- TASK INPUTS -
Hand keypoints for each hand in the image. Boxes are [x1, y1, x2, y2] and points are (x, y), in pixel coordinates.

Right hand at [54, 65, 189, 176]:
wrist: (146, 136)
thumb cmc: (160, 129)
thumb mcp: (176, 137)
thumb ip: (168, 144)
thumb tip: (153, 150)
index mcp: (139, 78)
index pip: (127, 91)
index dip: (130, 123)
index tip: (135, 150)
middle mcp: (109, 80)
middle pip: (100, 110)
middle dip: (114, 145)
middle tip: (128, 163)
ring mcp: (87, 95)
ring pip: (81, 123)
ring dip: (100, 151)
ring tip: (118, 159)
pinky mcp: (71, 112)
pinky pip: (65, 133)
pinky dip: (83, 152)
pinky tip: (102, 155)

- TASK DESCRIPTION -
Scan the entries for lines holding the string "middle", then copy every one of them.

- RESPONSE -
middle mcp: (109, 80)
middle pip: (100, 110)
middle dip: (114, 145)
middle tip: (128, 163)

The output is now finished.